La presidenta de la Mesa Directiva de la Cámara de Diputados, Kenia López Rabadán, afirmó que la ausencia del senador Enrique Inzunza en la sesión de la Comisión Permanente confirma la necesidad de que los funcionarios señalados enfrenten públicamente las acusaciones en su contra. Señaló que “siempre será bueno darle la cara al pueblo de México” y sostuvo que el Parlamento debe garantizar espacios para que cada legislador fije postura ante temas de interés nacional.
Durante un encuentro con medios en el Senado, López Rabadán informó que la Permanente aprobó ampliar a 15 minutos la bolsa de intervenciones para los grupos parlamentarios en la agenda política, con el fin de “abrir el micrófono” y permitir que cada fuerza explique a la ciudadanía su posición frente a los acontecimientos recientes.
La diputada consideró indispensable transparentar los señalamientos difundidos por NMAS, que involucran al senador Inzunza y al gobernador con licencia Rubén Rocha en presuntos acuerdos con integrantes del cártel de Sinaloa. Afirmó que, si se comprueban los hechos, “el corrupto debe ir a la cárcel”, sin importar el cargo o filiación política. Subrayó que ninguna autoridad puede aprovechar su posición para obtener privilegios o establecer vínculos con organizaciones criminales.
López Rabadán advirtió que cada autoridad —gobiernos, fiscalías y jueces— será responsable de sus decisiones ante un caso que, dijo, exige un mensaje claro de legalidad.

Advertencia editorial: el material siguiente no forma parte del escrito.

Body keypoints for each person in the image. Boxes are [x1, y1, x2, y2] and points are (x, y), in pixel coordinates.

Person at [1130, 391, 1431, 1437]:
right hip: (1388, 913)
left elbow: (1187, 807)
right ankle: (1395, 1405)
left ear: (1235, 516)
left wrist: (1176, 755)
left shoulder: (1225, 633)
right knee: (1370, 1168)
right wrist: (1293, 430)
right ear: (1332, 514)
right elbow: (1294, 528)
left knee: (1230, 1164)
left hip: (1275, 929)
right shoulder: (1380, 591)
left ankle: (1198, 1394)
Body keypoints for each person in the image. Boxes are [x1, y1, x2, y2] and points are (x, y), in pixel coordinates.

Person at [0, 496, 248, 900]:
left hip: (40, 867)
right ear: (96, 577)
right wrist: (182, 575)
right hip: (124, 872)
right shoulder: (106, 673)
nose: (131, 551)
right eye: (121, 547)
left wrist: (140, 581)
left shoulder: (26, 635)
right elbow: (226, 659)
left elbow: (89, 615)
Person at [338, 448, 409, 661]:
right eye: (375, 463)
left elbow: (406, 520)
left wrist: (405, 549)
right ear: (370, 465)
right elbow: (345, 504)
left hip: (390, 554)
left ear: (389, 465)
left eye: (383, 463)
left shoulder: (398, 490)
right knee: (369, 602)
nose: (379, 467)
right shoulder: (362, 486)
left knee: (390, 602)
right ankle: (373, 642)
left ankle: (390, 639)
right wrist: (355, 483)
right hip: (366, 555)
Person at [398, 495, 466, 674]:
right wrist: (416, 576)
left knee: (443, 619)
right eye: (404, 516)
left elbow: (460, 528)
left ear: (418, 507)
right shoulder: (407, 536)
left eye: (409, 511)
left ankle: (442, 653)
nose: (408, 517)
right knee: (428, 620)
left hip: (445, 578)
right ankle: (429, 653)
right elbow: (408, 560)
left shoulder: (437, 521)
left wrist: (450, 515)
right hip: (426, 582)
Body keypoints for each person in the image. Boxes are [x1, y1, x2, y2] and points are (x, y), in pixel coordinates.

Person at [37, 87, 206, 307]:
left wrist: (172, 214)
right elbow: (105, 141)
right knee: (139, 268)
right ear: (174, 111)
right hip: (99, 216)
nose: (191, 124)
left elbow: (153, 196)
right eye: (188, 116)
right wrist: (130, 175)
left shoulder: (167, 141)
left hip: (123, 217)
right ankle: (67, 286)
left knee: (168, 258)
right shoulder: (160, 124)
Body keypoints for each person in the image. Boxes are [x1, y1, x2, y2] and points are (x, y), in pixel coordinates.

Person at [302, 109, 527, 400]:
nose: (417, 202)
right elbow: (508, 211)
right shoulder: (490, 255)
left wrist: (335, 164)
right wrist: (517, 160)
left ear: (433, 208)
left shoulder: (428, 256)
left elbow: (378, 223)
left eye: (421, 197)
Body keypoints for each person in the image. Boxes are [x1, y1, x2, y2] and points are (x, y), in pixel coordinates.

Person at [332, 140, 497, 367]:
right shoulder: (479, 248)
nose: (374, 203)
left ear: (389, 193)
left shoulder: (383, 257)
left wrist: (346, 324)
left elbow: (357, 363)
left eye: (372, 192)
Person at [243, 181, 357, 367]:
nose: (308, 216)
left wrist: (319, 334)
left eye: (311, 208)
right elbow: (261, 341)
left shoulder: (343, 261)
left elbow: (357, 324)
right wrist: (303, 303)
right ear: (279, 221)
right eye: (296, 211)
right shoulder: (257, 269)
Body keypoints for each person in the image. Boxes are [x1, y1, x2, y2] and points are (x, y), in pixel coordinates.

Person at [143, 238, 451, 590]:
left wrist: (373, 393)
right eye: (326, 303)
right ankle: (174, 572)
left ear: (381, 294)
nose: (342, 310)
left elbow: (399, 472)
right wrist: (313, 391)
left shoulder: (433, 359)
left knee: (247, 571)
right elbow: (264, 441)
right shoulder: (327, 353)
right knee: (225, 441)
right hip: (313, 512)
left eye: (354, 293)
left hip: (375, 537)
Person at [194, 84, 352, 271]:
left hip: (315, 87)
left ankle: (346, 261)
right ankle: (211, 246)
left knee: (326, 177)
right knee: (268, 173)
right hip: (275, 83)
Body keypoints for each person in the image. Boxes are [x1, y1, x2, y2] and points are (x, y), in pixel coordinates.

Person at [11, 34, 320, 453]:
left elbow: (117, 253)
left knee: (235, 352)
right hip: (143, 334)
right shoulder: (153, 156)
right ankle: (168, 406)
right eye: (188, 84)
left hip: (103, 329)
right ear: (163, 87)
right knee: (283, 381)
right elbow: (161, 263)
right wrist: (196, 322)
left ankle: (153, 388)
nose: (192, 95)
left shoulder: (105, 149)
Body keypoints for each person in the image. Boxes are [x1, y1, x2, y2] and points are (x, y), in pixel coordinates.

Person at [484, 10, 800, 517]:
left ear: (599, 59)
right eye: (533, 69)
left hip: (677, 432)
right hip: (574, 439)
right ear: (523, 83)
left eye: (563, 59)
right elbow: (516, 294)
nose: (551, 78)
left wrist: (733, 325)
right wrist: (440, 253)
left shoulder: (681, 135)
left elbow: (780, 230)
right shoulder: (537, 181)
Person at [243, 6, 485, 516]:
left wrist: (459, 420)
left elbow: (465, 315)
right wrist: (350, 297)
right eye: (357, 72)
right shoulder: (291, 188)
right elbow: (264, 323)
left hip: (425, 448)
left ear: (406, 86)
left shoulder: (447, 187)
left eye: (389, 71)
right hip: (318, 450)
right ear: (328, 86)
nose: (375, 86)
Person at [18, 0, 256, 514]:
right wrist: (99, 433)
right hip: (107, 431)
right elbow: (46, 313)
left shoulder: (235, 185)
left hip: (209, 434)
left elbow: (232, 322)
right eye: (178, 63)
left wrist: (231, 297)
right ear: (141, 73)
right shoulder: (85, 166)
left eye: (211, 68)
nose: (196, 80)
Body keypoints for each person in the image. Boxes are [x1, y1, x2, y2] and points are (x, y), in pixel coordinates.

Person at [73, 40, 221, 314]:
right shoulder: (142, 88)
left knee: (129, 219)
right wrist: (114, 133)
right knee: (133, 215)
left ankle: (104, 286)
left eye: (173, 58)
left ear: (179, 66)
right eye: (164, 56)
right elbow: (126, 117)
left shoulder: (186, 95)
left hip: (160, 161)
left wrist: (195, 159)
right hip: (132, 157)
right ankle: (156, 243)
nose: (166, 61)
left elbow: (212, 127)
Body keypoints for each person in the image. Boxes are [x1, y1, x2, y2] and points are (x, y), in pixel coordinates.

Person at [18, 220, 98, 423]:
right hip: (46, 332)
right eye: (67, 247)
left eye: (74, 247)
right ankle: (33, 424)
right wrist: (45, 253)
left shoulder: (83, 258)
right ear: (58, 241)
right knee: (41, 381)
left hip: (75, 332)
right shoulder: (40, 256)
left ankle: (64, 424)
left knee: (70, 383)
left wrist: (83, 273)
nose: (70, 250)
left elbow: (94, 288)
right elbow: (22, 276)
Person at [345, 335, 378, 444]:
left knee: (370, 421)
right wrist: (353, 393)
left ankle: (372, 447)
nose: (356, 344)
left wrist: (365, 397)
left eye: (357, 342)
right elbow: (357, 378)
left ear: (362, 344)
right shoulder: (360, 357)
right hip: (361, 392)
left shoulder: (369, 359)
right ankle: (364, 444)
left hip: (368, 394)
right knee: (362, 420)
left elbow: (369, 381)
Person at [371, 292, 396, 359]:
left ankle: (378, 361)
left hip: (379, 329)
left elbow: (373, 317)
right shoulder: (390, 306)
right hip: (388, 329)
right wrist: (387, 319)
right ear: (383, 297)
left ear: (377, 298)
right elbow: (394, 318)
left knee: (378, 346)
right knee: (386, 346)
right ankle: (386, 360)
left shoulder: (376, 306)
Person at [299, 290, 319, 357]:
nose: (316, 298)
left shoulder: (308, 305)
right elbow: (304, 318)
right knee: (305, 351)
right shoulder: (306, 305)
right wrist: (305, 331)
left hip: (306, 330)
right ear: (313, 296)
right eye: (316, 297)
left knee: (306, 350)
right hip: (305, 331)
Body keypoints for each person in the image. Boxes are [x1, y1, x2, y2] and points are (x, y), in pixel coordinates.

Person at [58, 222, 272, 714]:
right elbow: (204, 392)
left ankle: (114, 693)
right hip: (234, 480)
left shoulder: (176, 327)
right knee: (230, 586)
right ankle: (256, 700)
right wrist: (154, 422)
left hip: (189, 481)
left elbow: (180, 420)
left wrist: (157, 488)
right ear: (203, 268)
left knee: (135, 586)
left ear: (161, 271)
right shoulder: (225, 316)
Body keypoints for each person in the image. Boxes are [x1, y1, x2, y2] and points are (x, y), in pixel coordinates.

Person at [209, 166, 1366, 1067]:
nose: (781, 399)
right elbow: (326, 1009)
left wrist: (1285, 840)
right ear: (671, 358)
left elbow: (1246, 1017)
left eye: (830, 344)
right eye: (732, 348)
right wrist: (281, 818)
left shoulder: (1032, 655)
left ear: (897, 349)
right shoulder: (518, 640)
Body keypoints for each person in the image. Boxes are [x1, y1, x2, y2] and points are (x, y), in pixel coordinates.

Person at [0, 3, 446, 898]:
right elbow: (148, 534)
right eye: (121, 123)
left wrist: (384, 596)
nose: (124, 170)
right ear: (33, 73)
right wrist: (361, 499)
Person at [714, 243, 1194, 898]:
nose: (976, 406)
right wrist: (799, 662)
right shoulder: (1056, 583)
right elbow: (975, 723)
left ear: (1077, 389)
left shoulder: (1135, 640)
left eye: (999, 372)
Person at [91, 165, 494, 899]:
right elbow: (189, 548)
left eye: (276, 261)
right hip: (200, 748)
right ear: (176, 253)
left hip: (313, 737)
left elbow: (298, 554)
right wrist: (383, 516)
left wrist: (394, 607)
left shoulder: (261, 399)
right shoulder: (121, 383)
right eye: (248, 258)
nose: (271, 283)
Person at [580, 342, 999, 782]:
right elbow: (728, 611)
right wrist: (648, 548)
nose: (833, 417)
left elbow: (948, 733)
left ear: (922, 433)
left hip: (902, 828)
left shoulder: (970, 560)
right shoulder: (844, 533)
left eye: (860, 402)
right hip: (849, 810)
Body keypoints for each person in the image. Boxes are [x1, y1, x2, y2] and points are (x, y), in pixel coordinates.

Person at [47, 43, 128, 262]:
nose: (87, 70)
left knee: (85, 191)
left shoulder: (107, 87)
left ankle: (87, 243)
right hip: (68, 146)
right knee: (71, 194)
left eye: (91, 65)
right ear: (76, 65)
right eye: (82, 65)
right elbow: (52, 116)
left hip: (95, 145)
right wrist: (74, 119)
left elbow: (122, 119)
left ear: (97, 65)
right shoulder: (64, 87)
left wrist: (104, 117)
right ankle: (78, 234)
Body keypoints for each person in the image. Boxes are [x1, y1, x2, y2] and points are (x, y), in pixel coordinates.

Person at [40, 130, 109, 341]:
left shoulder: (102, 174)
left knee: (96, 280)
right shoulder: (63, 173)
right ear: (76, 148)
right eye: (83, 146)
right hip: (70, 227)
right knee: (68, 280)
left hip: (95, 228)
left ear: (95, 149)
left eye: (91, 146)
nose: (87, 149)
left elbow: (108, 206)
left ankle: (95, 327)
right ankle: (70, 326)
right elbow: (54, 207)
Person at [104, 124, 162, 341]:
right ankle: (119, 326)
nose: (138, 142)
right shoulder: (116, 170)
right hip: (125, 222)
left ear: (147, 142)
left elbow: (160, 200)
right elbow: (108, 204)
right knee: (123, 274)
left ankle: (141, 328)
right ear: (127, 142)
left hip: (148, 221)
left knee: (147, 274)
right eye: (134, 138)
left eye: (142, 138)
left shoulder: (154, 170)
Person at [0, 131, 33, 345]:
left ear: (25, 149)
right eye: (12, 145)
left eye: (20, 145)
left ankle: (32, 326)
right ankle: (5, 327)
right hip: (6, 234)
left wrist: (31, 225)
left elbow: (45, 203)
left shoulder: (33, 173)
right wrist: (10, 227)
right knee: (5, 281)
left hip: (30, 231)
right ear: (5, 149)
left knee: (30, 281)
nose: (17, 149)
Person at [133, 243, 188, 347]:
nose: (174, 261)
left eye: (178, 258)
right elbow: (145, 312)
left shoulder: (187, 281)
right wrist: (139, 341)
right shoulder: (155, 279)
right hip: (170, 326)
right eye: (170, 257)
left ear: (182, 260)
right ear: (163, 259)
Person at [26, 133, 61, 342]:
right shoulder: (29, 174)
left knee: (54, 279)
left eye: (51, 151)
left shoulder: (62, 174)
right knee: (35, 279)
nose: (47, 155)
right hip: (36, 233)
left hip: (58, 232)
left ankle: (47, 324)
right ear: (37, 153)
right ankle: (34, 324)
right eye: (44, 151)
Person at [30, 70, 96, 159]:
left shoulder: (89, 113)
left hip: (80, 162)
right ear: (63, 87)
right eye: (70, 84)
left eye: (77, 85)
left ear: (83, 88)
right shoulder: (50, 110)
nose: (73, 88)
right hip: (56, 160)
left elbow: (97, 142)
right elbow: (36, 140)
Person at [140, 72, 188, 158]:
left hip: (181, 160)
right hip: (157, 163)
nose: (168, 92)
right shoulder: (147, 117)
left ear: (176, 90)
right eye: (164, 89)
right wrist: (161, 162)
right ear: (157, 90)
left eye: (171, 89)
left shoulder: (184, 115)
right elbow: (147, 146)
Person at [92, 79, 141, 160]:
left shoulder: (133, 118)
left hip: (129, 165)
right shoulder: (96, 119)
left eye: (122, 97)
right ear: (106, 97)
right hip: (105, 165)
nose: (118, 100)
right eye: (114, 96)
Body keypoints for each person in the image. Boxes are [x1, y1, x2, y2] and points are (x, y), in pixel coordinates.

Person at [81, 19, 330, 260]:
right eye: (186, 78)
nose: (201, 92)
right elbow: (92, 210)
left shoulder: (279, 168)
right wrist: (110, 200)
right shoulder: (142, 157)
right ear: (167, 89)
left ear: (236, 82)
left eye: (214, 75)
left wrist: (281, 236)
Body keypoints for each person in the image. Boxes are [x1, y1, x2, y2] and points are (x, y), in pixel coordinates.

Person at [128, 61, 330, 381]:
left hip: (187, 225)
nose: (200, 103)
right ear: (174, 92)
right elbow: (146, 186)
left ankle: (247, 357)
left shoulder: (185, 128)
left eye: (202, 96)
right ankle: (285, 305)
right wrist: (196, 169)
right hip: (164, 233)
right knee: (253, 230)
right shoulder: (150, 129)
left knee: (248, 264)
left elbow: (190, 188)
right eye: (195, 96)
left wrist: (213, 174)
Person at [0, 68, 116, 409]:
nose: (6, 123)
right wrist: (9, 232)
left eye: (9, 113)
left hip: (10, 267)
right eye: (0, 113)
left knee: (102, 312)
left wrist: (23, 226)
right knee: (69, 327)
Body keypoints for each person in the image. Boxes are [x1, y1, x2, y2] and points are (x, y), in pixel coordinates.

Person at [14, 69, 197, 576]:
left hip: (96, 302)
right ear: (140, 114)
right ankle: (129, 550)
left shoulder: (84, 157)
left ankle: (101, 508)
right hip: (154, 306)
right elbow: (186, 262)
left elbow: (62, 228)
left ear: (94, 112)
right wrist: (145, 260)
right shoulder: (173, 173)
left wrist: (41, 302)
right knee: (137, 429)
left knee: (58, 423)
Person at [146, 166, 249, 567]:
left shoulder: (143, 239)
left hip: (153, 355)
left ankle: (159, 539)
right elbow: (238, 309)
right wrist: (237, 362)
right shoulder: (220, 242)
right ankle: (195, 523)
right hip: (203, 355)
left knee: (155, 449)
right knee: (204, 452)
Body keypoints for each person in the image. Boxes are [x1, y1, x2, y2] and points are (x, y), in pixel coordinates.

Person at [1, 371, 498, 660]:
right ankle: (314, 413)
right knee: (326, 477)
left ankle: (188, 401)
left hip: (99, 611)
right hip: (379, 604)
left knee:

Recordó que el propio gobierno federal impulsó la ampliación del catálogo de prisión preventiva oficiosa y cuestionó que en algunos casos se exijan pruebas mientras en otros se aplica la medida sin reservas.
Sobre la posibilidad de desaparición de poderes en Sinaloa, indicó que el tema deberá ser discutido por los grupos parlamentarios, aunque evitó fijar postura debido a su responsabilidad institucional como presidenta de la Cámara de Diputados.
La legisladora también rechazó la comparación que desde la Presidencia se ha hecho entre el caso Sinaloa y la situación en Chihuahua, al señalar que “ofende a la inteligencia de los mexicanos” equiparar a una gobernadora que desmanteló un narcolaboratorio con funcionarios señalados por presuntos nexos con el narcotráfico.
Respecto a una eventual fuga de los implicados, López Rabadán sostuvo que México cuenta con instituciones para hacer valer la ley y cumplir tratados internacionales. Añadió que el país debe decidir si opta por “legalidad o acompañamiento de la delincuencia y del crimen organizado”.
En otros temas, explicó que su ausencia en la ceremonia de la Batalla de Puebla fue una decisión personal, al acudir como dirigente panista al arranque de campaña en Coahuila. También consideró que la nueva presidenta del partido en el poder, Ariadna Montiel, está obligada a deslindar su labor partidista del manejo de programas sociales, al recordar que estos recursos “son de los mexicanos, pagados por los mexicanos”.
López Rabadán concluyó que México atraviesa un momento que demanda congruencia institucional y un compromiso inequívoco con la ley, al advertir que cualquier ruta distinta representaría “un error histórico”.